Bill Rizer, the supreme Contra warrior, is once again awoken from his cryogenic sleep of nearly two thousand years. He is now ordered to destroy the “Neo Contra” threat, a new organization that poses a much deep threat to the world. He is, in fact, a clone of original Bill Rizer, a side result of military “Project C”.

Wow.

First of all, they put Bill BACK in the cryo-prison after he saved the goddamn world?  But wasn’t he exonerated for the murder of Lance Bean?

Oh, right.  The whole thing where he killed 80% of the world’s population all at once.  Shit.

I don’t know.  If it was me, I think I would ask them to make a decision about this thing.  Awke or asleep.  It’s clear the government hasn’t figured out how to avoid these intensely bizarre military conflicts, so maybe they should just let me be.  Or possibly leave me out long enough to train a couple other guys.

Part of the problem with this Contra world is the same problem I have with a lot of zombie fiction.  In zombie stuff, they have to decide early on if the world is the real world, and therefore all the characters are familiar with the term “zombie” if only from a Cranberries song, or if this is a world like the real world, but sort of an Elseworlds situation where zombies have never existed in a fictional form, and therefore the characters kill 20 minutes trying to figure out what the fuck is going on.

The Contra world has the same thing going on, except instead of a world devoid of zombie fiction it’s as though no action movies were made between the years 1980 and 1999. Prison island?  Did we learn nothing from Escape from L.A., and to a lesser extent, Escape from New York?
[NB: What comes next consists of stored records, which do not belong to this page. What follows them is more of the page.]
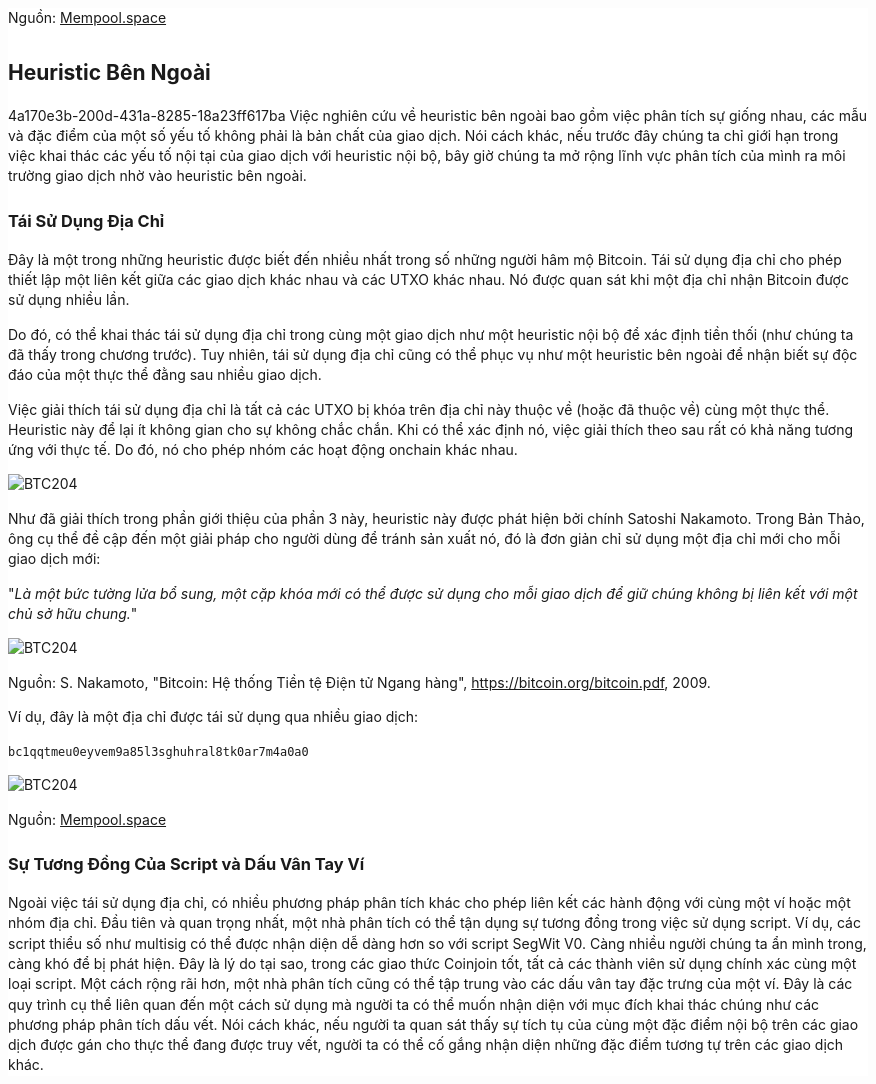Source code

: Nguồn: [Mempool.space](https://mempool.space/tx/b79d8f8e4756d34bbb26c659ab88314c220834c7a8b781c047a3916b56d14dcf)

## Heuristic Bên Ngoài
<chapterId>4a170e3b-200d-431a-8285-18a23ff617ba</chapterId>
Việc nghiên cứu về heuristic bên ngoài bao gồm việc phân tích sự giống nhau, các mẫu và đặc điểm của một số yếu tố không phải là bản chất của giao dịch. Nói cách khác, nếu trước đây chúng ta chỉ giới hạn trong việc khai thác các yếu tố nội tại của giao dịch với heuristic nội bộ, bây giờ chúng ta mở rộng lĩnh vực phân tích của mình ra môi trường giao dịch nhờ vào heuristic bên ngoài.

### Tái Sử Dụng Địa Chỉ

Đây là một trong những heuristic được biết đến nhiều nhất trong số những người hâm mộ Bitcoin. Tái sử dụng địa chỉ cho phép thiết lập một liên kết giữa các giao dịch khác nhau và các UTXO khác nhau. Nó được quan sát khi một địa chỉ nhận Bitcoin được sử dụng nhiều lần.

Do đó, có thể khai thác tái sử dụng địa chỉ trong cùng một giao dịch như một heuristic nội bộ để xác định tiền thối (như chúng ta đã thấy trong chương trước). Tuy nhiên, tái sử dụng địa chỉ cũng có thể phục vụ như một heuristic bên ngoài để nhận biết sự độc đáo của một thực thể đằng sau nhiều giao dịch.

Việc giải thích tái sử dụng địa chỉ là tất cả các UTXO bị khóa trên địa chỉ này thuộc về (hoặc đã thuộc về) cùng một thực thể. Heuristic này để lại ít không gian cho sự không chắc chắn. Khi có thể xác định nó, việc giải thích theo sau rất có khả năng tương ứng với thực tế. Do đó, nó cho phép nhóm các hoạt động onchain khác nhau.

![BTC204](assets/vi/34/01.webp)

Như đã giải thích trong phần giới thiệu của phần 3 này, heuristic này được phát hiện bởi chính Satoshi Nakamoto. Trong Bản Thảo, ông cụ thể đề cập đến một giải pháp cho người dùng để tránh sản xuất nó, đó là đơn giản chỉ sử dụng một địa chỉ mới cho mỗi giao dịch mới:

"_Là một bức tường lửa bổ sung, một cặp khóa mới có thể được sử dụng cho mỗi giao dịch để giữ chúng không bị liên kết với một chủ sở hữu chung._"

![BTC204](assets/notext/34/02.webp)

Nguồn: S. Nakamoto, "Bitcoin: Hệ thống Tiền tệ Điện tử Ngang hàng", https://bitcoin.org/bitcoin.pdf, 2009.

Ví dụ, đây là một địa chỉ được tái sử dụng qua nhiều giao dịch:

```plaintext
bc1qqtmeu0eyvem9a85l3sghuhral8tk0ar7m4a0a0
```

![BTC204](assets/notext/34/03.webp)

Nguồn: [Mempool.space](https://mempool.space/address/bc1qqtmeu0eyvem9a85l3sghuhral8tk0ar7m4a0a0)

### Sự Tương Đồng Của Script và Dấu Vân Tay Ví

Ngoài việc tái sử dụng địa chỉ, có nhiều phương pháp phân tích khác cho phép liên kết các hành động với cùng một ví hoặc một nhóm địa chỉ.
Đầu tiên và quan trọng nhất, một nhà phân tích có thể tận dụng sự tương đồng trong việc sử dụng script. Ví dụ, các script thiểu số như multisig có thể được nhận diện dễ dàng hơn so với script SegWit V0. Càng nhiều người chúng ta ẩn mình trong, càng khó để bị phát hiện. Đây là lý do tại sao, trong các giao thức Coinjoin tốt, tất cả các thành viên sử dụng chính xác cùng một loại script.
Một cách rộng rãi hơn, một nhà phân tích cũng có thể tập trung vào các dấu vân tay đặc trưng của một ví. Đây là các quy trình cụ thể liên quan đến một cách sử dụng mà người ta có thể muốn nhận diện với mục đích khai thác chúng như các phương pháp phân tích dấu vết. Nói cách khác, nếu người ta quan sát thấy sự tích tụ của cùng một đặc điểm nội bộ trên các giao dịch được gán cho thực thể đang được truy vết, người ta có thể cố gắng nhận diện những đặc điểm tương tự trên các giao dịch khác.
Cryo-prison?  How did we all miss Demolition Man?

There’s that saying about those who know nothing about history being doomed to repeat it.   I’d say that these games pose a very broad version of that warning that include Sylvester Stallone vehicles as a relevant part of history.

Contra Rebirth

It’s 2633, and an evil force sends troops back to the 70’s, the time of the original Contra, to kick Earth’s ass because they figure Earth’s defenses will be garbage.

So, the Galactic President sends 4 people back in time to stop the entire evil force.

Sigh.

I don’t get this time travel business.  If I was going to time travel to take over the Earth, rather than sending an army back to 1973, I’d probably just send them back to, I don’t know, 2?  Then they could just do whatever they wanted with the earth.  Whatever plans you have that involve decimating the human race, how about you just go way back and then do whatever it is you’re planning with Earth?  Unless your plans involve Arby’s or casinos or Martin Scorsese in his prime.  Then I guess you’ve got no choice.

And seriously, won’t it be super embarrassing when you go back to 1973 and then get your ass kicked by a couple dudes with no shirts and a robot designed to look like a little girl?

Contra Hard Corps Uprising


Weirdly enough, this is basically the other side of the story from Contra Hard Corps.  You play the bad guy from that game during his rise to power.

I know the world doesn’t work this way, but shouldn’t you, upon losing, get a message that says, Congratulations, you lost this game, but you sort of won Contra Hard Corps, so that’s something!

It’s kind of like Super Mario 2 where the ending is that you wake up and it’s all a dream.  I’m fine with that, but shouldn’t you also wake up if you lose all your lives?  You don’t finish, but shouldn’t it just show a cut scene of Mario waking up and saying, Shit, I guess it was just a dream.  Good thing because that dinosaur spitting eggs was owning my ass, big time.

And thus, the brief history of Contra.

Oh, wait.  I would be remiss if I didn’t include this thing:

Yeah, whatever this thing is, it has been the source of multiple nightmares for yours truly.  Seriously, is this not the worst thing ever created?

Oh, and I couldn’t help but notice that the poor bastard in this screenshot is using the LASER.  Good luck, asshole.